> _Extrait d'entretien_

------------------------------------------------------------------------

Robert Ménard est maire de Béziers. Il vient de publier Abécédaire de la France qui ne veut pas mourir (éditions Pierre Guillaume de Roux, novembre 2016). Il a bien voulu répondre aux questions du Rouge & le Noir.

R&N : Vous publiez un abécédaire de "la France qui ne veut pas mourir" ? Faut-il comprendre qu’il y a deux France (ou plus) dans notre pays ?

Robert Ménard : Il y a plusieurs France. Il y a d’abord une France qui s’en sort bien, pour qui la mondialisation est une mondialisation heureuse, une “identité heureuse” comme dirait Alain Juppé. Une France qui n’a pas de soucis, qui vit confortablement dans la capitale, dans les capitales régionales, qui est à l’unisson des médias, dont les enfants sont dans des écoles où il n’y a pas de problème de délinquance, qui aiment le “vivre-ensemble” parce qu’ils ne le pratiquent pas et qui, au fond, n’a que les avantages de ce système-là. Il y a cette France mais il y a aussi la France que j’administre, dont Béziers est un exemple emblématique. C’est-à-dire une France délaissée, abandonnée, oubliée. Une France qui, tous les jours, est confrontée aux questions d’immigration, d’identité, à l’islam…

Oui il y a deux France. Je suis un élu de cette France qui n’en peut plus, de cette France qui aurait voté Trump aux Etats-Unis, qui, spontanément, déteste Hillary Clinton comme elle déteste les hommes politiques français. Une France qui en a marre qu’on lui marche sur la figure et qui essaie de s’en sortir. À l’intérieur de cette France-là, de cette France qui, au fond, est du mauvais coté du manche, il y a de plus en plus de gens qui ne veulent pas mourir, qui entendent se faire respecter. Ce petit livre n’a d’autre objectif que de leur dire à ces Français-là : ce que vous pensez, ce que vous ressentez, ce que vous vivez, ce que vous lisez, ce que vous aimez, ce dont vous rêvez, tout cela n’est pas honteux, n’est pas minable comme on vous le répète à longueur de temps. C’est ce que je dis aux Biterrois : soyez fiers de ce que vous êtes.

------------------------------------------------------------------------

> _Les données_
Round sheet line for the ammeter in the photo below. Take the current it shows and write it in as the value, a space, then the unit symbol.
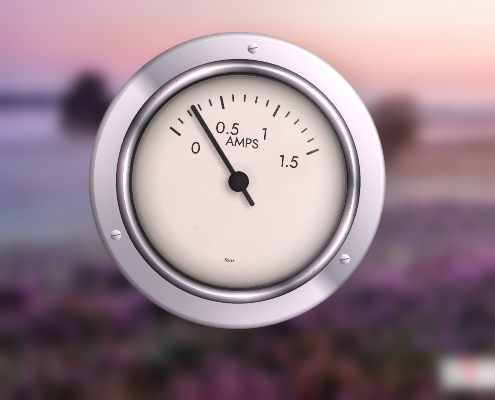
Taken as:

------------------------------------------------------------------------

> _Tâche à réaliser 1_
Indiquez si chacune des affirmations suivantes concorde avec l'extrait d'entretien, en répondant par oui ou par non et en citant les mots décisifs : (a) l'abécédaire a paru en novembre 2016 ; (b) Robert Ménard est maire de Montpellier ; (c) Robert Ménard attribue plusieurs objectifs à son livre.
> _Tâche à réaliser 2_
Recopiez le passage de l'extrait d'entretien qui va de « Robert Ménard est » à « Rouge & le Noir. ».

> _Votre solution 1_
(a) Oui : « novembre 2016 ».
(b) Non : « Robert Ménard est maire de Béziers ».
(c) Non : « Ce petit livre n’a d’autre objectif que de leur dire à ces Français-là ».

> _Votre solution 2_
Robert Ménard est maire de Béziers. Il vient de publier Abécédaire de la France qui ne veut pas mourir (éditions Pierre Guillaume de Roux, novembre 2016). Il a bien voulu répondre aux questions du Rouge & le Noir.